■ RECORDS SUPPLIED ■
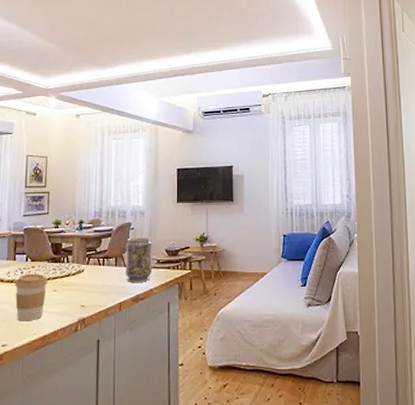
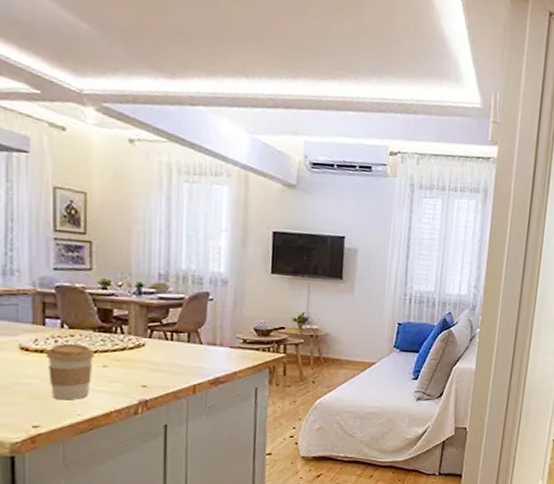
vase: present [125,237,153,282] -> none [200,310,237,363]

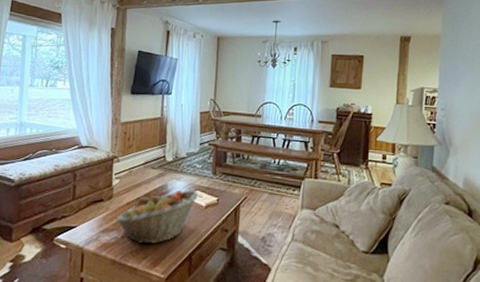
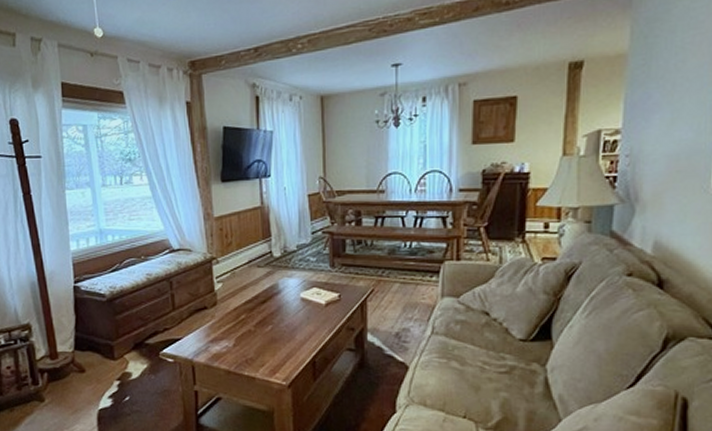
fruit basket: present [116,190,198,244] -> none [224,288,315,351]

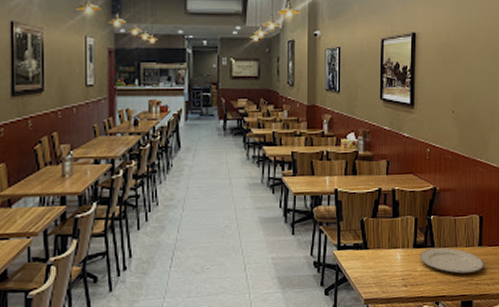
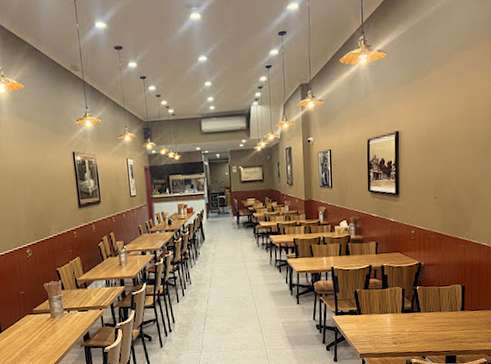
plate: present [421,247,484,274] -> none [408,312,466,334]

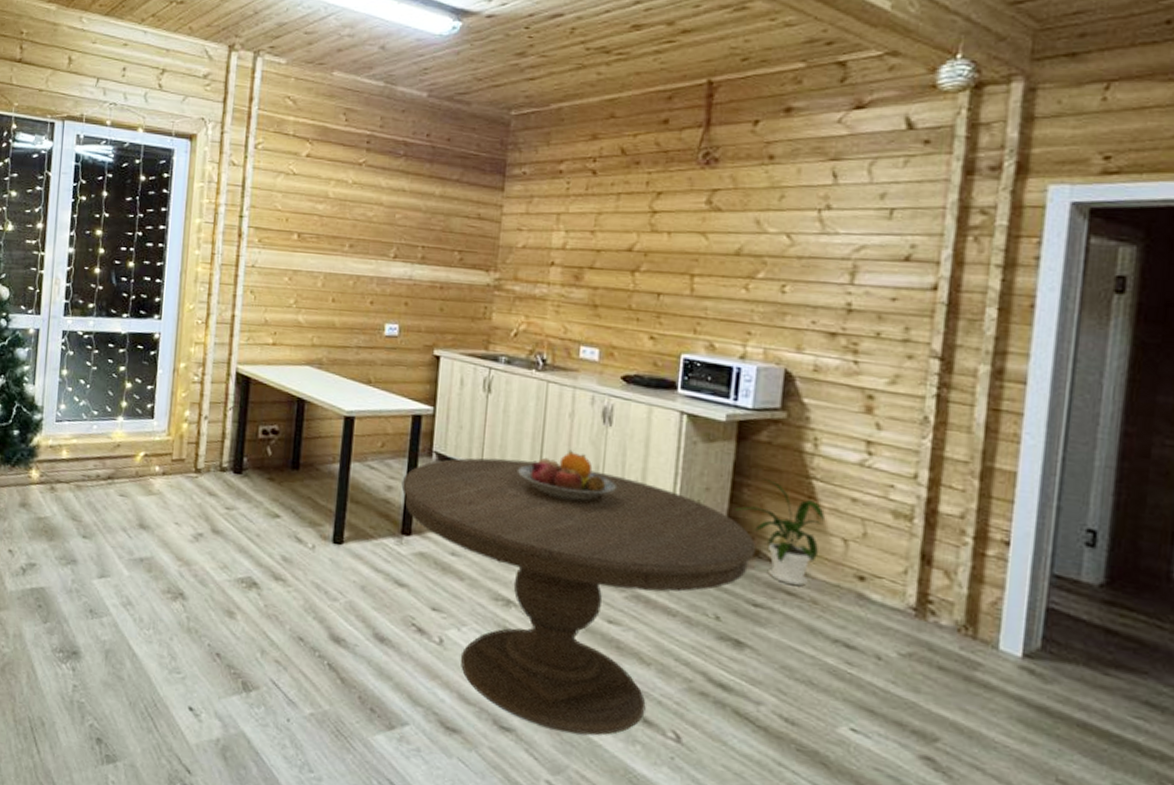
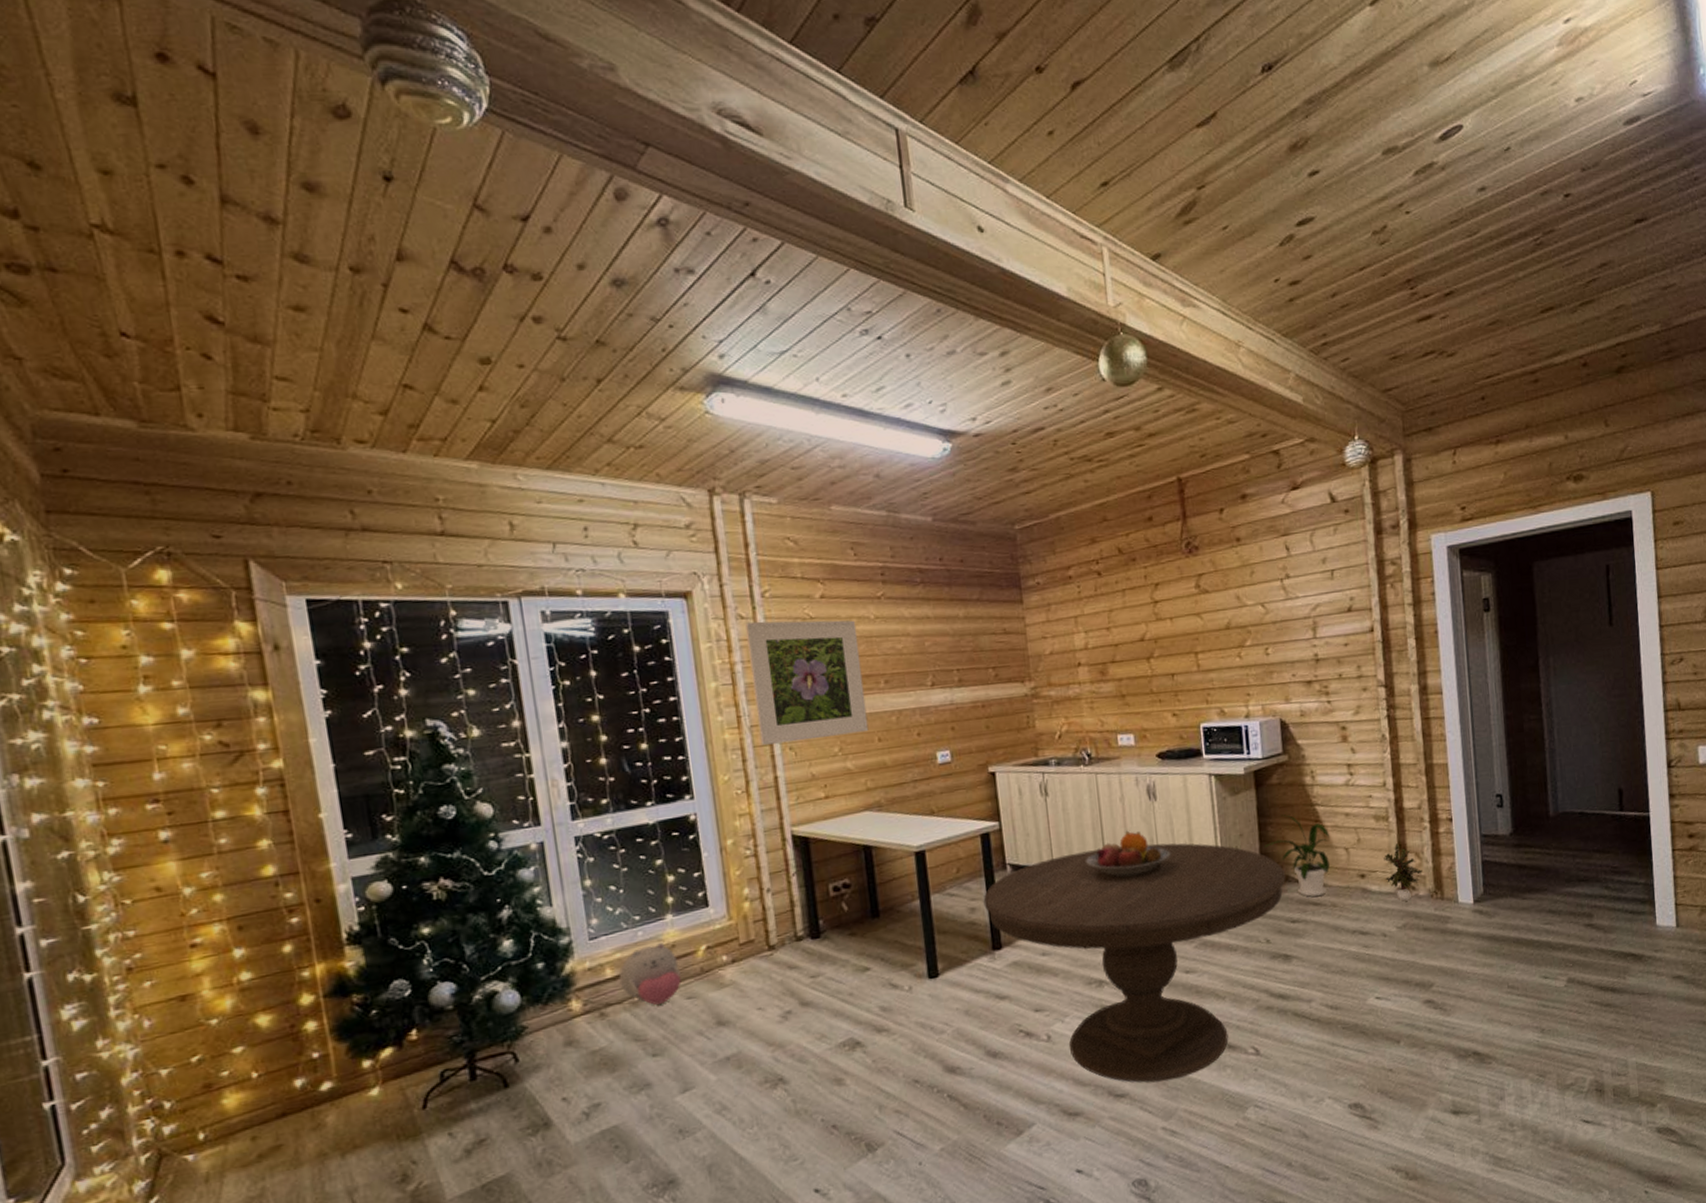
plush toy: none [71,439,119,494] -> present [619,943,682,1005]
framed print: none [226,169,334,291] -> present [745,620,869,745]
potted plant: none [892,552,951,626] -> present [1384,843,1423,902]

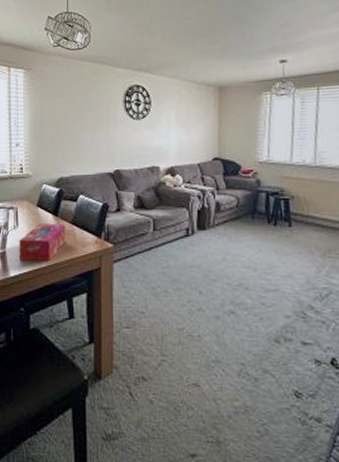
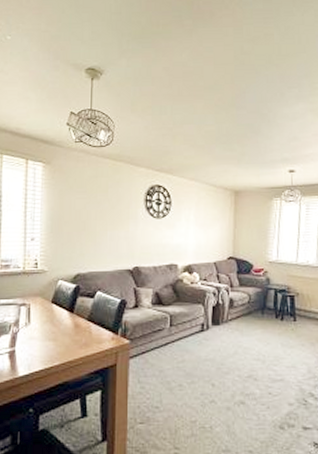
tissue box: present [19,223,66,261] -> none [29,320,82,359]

■ ABOUT THIS EXERCISE ■
Starting where a line contains "potted plant: none" and finishing at the last line above, set down every line exactly as it reads, with no pictures.

■ FINAL ANSWER ■
potted plant: none [892,552,951,626] -> present [1384,843,1423,902]

tissue box: present [19,223,66,261] -> none [29,320,82,359]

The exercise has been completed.